Thursday, December 14, 2006

The war in Iraq was launched with a casualness and swagger that are the special province of those who have never had to execute these missions -- or bury the results. Lt. Gen. Gregory Newbold

If they want a war, we are the sons of war. Iraqi insurgent's posting on a website



The Iraq Study Group, of course, released its report last week, and apparently it is going to be wholly disregarded by the administration. The group that met this week to "discuss the shift in strategy," was the same group that was the architect of the current benighted policy and strategy. This seems to me, to say the very least, problematic. The group consists of Rumsfeld (who is not quite done yet), Cheney and others, and has already shown itself resistant to advice and quite immutable in their understanding and implementation of "victory and democracy" for Iraq.
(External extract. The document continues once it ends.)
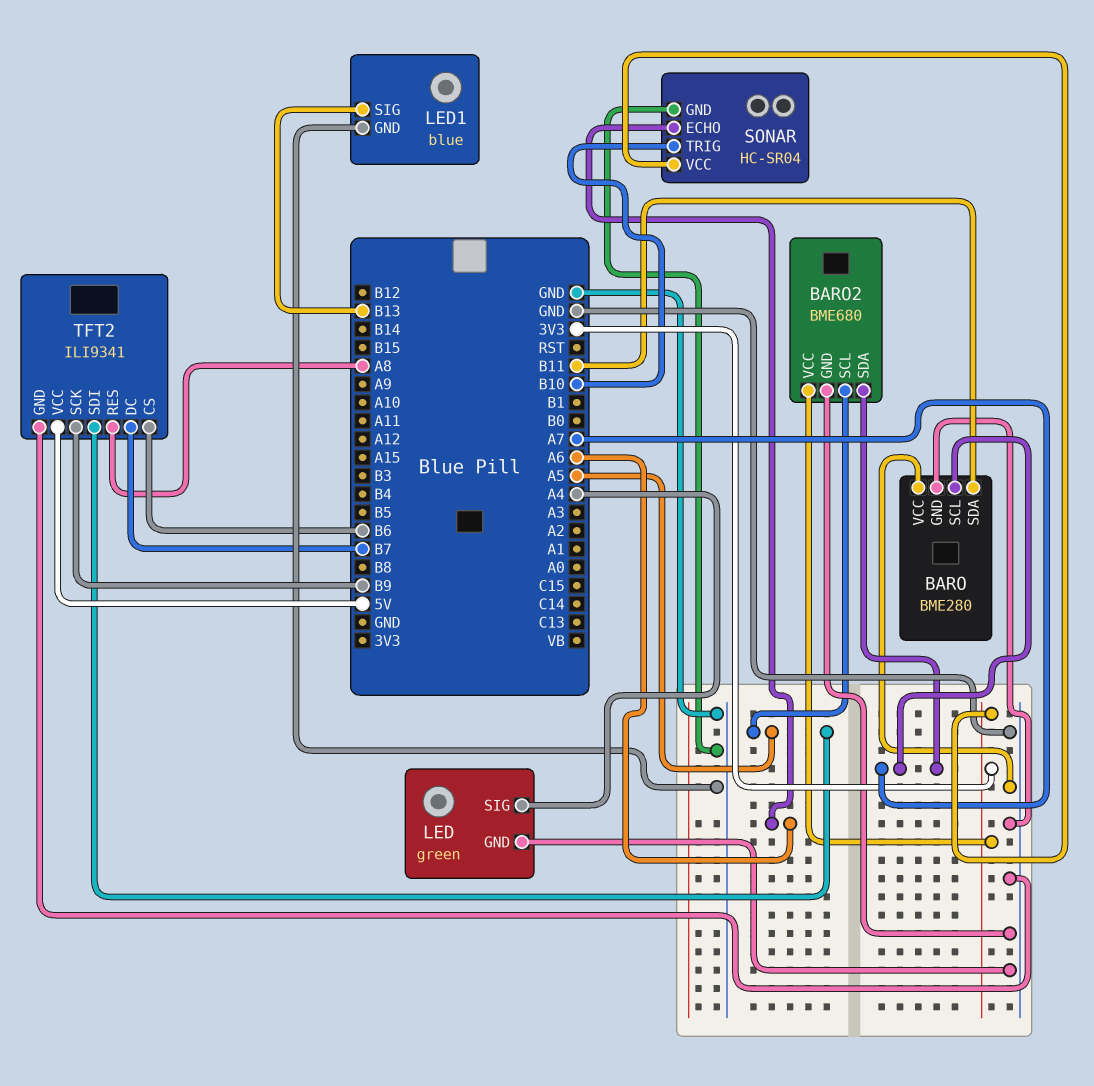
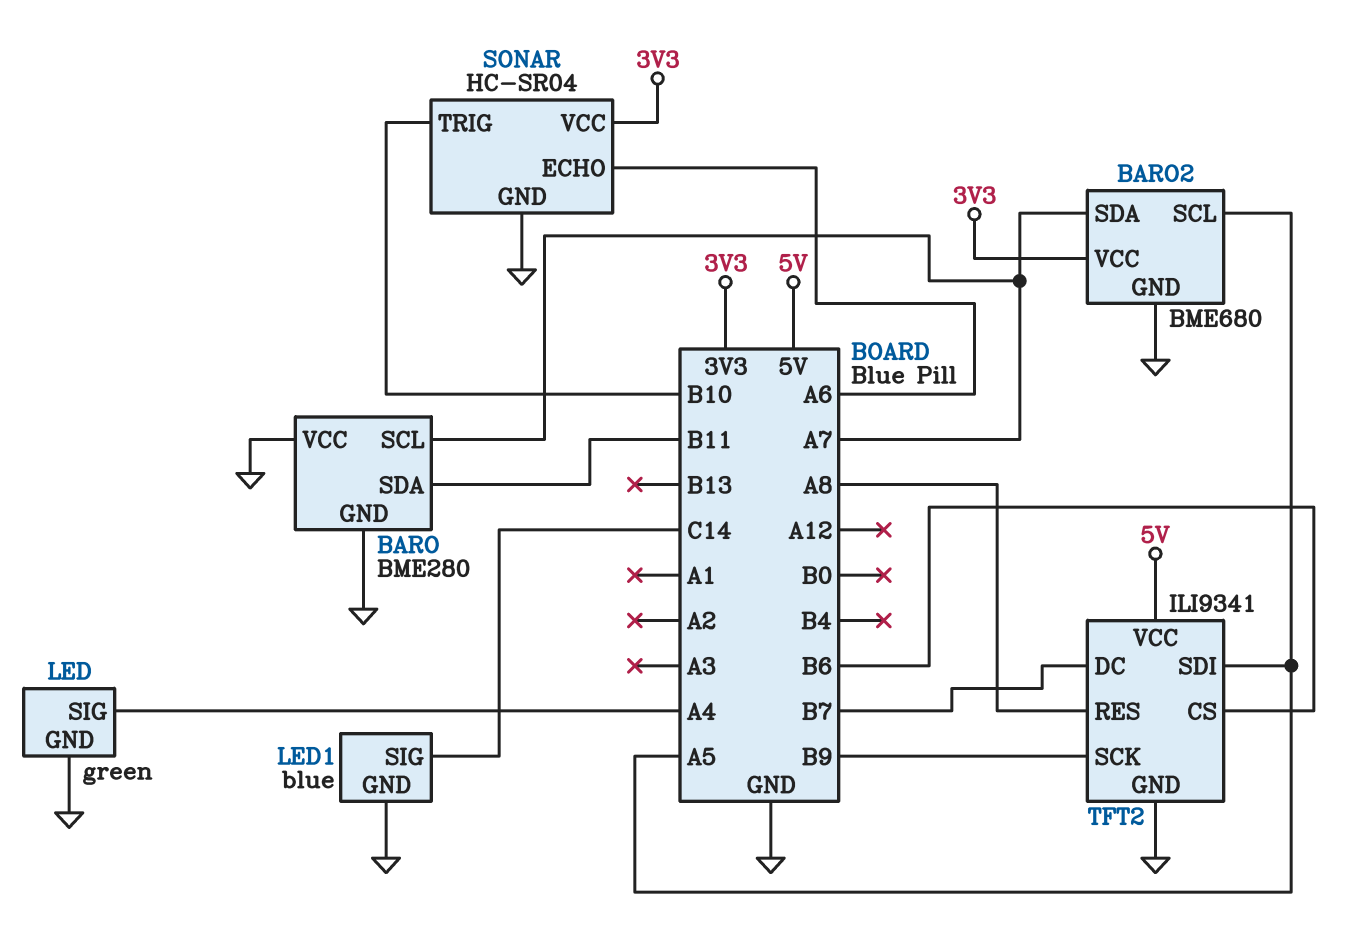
LED1 pin SIG: B13 -> C14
We, as the Iraq Study, pointed out, are involved in an insurgent war, now a civil war, that is entirely of our own creating. As any military historian knows, there are two approaches to an insurgency: scorched earth, like the quote that inspired this blog's title--the Caledonian chieftan said of the Romans, "They make a desert and call it peace"; the other approach is diplomacy, with all interested parties involved. You don't pick and choose who you talk to: you talk to everybody--Shiite milita, Sunni insurgent, Iran, Syria, Saudi Arabia, Jordan, Kuwait, and the list goes on. I don't think the administration will choose either option. A scorched earth policy is morally and ethically untenable (not that this administration hasn't entertained that idea, but we don't have the troops, and no one who wants a political future will call for a draft), and like middle-school children, the adminstration is inclined to talk to those who agree with our policy (or at least are not vocally against it). As Jim Baker, and even the Machiavellian Henry Kissinger, noted, you "must talk to your enemies." I don't see this happening, and I see a very bleak future for Iraq if policy and strategy has not changed radically within 90 days. I am despairing at this point.